Second, assuming you could sell the assets and give the money to the poor, will there be sufficient supply to satisfy the needs of the poor? No! The unexpected new demand will result in much inflation.

Does this mean that there is nothing to do? Not at all! What is clear is that instead of attacking the results of the inequitable distribution of income and wealth, we must concentrate on attacking its causes ... especially the artificial ones, those not based on the natural reality that we are not all equal.

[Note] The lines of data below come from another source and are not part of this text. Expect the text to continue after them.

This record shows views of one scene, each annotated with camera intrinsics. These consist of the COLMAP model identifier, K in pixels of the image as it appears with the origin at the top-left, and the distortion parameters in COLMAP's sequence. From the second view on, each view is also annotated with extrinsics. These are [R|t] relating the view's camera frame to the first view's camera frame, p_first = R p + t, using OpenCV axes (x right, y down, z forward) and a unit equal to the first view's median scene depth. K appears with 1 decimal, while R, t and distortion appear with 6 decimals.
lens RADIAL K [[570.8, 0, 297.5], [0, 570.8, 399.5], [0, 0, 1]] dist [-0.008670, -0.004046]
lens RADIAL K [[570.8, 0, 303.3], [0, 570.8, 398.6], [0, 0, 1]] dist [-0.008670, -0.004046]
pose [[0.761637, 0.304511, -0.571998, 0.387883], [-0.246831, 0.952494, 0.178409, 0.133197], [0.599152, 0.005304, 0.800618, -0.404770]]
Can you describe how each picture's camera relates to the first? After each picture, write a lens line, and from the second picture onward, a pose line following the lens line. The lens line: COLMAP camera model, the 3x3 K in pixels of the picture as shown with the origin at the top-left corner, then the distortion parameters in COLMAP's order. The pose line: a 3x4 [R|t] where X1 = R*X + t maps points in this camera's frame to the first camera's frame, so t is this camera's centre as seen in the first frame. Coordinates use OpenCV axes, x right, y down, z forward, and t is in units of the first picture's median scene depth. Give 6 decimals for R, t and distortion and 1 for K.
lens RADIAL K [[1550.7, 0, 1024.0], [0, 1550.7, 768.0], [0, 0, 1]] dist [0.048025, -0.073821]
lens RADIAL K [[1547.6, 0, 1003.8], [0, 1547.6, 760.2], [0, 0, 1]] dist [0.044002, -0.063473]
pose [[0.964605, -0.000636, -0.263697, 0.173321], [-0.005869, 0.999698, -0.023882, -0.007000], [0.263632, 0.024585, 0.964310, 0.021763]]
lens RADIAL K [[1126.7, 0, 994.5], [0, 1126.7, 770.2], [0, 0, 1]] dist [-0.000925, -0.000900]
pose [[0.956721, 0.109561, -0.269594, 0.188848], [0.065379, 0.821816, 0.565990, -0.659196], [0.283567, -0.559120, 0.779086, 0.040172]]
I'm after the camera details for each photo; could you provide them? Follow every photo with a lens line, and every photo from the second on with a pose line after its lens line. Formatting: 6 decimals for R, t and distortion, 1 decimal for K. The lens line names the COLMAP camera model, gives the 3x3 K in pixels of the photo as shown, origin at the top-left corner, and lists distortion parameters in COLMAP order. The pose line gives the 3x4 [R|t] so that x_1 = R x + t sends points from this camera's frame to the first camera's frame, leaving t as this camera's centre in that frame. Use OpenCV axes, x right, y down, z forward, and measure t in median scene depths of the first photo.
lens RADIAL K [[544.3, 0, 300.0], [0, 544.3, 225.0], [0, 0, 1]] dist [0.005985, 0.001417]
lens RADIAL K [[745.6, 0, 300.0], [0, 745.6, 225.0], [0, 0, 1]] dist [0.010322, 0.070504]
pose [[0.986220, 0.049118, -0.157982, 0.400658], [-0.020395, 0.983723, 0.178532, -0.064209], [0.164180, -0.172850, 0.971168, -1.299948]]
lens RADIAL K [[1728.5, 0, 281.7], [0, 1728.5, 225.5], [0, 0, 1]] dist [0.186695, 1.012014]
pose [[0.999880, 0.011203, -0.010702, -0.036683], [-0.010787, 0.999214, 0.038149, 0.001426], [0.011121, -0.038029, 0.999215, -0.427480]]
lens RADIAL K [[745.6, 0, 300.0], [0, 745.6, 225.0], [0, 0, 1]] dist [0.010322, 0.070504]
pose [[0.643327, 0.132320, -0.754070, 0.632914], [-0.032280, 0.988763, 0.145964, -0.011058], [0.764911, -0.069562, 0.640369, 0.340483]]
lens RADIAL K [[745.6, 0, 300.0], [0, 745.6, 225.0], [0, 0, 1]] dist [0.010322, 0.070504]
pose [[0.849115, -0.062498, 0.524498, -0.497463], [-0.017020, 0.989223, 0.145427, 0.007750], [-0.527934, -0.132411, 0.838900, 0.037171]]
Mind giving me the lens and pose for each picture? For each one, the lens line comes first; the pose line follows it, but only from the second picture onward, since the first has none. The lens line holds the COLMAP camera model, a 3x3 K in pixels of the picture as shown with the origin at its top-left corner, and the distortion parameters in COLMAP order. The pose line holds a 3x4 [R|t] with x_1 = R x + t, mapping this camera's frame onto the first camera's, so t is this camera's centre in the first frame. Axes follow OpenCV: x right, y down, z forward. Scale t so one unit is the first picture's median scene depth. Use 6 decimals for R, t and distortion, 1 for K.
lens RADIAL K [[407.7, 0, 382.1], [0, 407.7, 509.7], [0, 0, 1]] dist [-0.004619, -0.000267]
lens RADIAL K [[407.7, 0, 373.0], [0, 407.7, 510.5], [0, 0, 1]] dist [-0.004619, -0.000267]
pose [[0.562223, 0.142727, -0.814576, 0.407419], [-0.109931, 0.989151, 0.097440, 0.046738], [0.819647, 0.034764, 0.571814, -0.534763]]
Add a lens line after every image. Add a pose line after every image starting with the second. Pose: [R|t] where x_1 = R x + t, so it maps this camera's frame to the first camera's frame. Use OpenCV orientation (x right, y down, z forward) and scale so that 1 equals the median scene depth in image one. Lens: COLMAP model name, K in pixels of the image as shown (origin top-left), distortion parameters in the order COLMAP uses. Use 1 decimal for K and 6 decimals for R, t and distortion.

What are these artificial causes? Each economy has them, in different degrees, but their most frequent common denominator is state interference. Licenses leading to monopolies (intellectual property rights?), foreign exchange controls, transparent and non-transparent subsidies, corruption, discriminatory regulations, etc. For example, in Venezuela, how much more could you have benefited the poorest if the government had not insisted on giving away gasoline at US$ 4 cents a liter... or selling foreign exchange cheaply to those vacationing abroad?

A seemingly easy way out like re-distribution, is simply not enough, nor is it sustainable, and it is the poor who most need to know that. It cannot be that the final result of the redistribution of wealth and income in Venezuela would be to concentrate even more income and wealth in the hands of our Boligarchs of turn… whatever political color they wear. 

But Kurowski! Have you not for years insisted in distributing all of Venezuela´s net oil revenues to the citizens­? Yes! But with that, much more than a redistribution of purchasing power, I mean the redistribution of powers and opportunities... from petrocrats to citizens.

And if the rich want to help, welcome, but perhaps they better deliver that help directly to the poor, instead of going through the politicians who so often are only acting as the merchants of poverty.

In other countries, where for the .01% plutocrats what the 99% holds seems not to suffice they are now looking for the other 0.99 %. Tax the wealth and, at the end of the day, without further changes, most of it will come back to fewer and fewer Plutocrats.

Translated from El Universal, Caracas Note: You will not find the link. I was censored in my homeland Venezuela 

PS. Legend holds it that when Otelo Saraiva de Carvalho, chief strategist of the 1974’s Carnation Revolution in Lisbon, told Sweden’s Olof Palme: “In Portugal we want to get rid of the rich”, Palme replied, “how curious, in Sweden we only aspire to get rid of the poor” 

Monday, April 14, 2014

Thomas Piketty. Would you tax wealth if this only benefited even more some few oligarchs?

We begin to hear proposals about taxing wealth, like that presented by Thomas Piketty in “Capital in the Twenty First Century

Taxing wealth might reduce the fever of inequality, but it does not attack its causes. In fact, forcing the sale of assets, which is where wealth is stored, in order to increase the consumption of the less well off, might direction the funds away from those who have earned their wealth naturally, to those who earn it thanks to market imperfections, or to outright crony capitalism. An in such a way it could undermine even more the meritocratic values on which democratic societies are based, something that Piketty himself would seem to abhor.

In other words, if in Russia, would you tax wealth if that benefited the oligarchs?

I believe it would be better to concentrate on what is causing unjust artificial inequality and in this respect I could mention the following possibilities.

Like to eliminate the concept of risk weighted capital requirements for banks which channels bank credit away from “the risky”, in much a proxy for the poor, to “the infallible”, in much a proxy for the wealthy.

Like to increase the tax on all those profits which have originated under the protection of intellectual property rights. There is no reason for these to be taxed at the same rate as profits obtained from competing naked in the markets.

Finally, let´s give it a thought to what would have happened to all that unequally accumulated wealth, had not TARP and Quantitative Easing come to its rescue.

Just the fact that, except for religious considerations, when in the grave, we’re all equal, and the Gini coefficient is zero, should not mean we should hurry to get there... I think.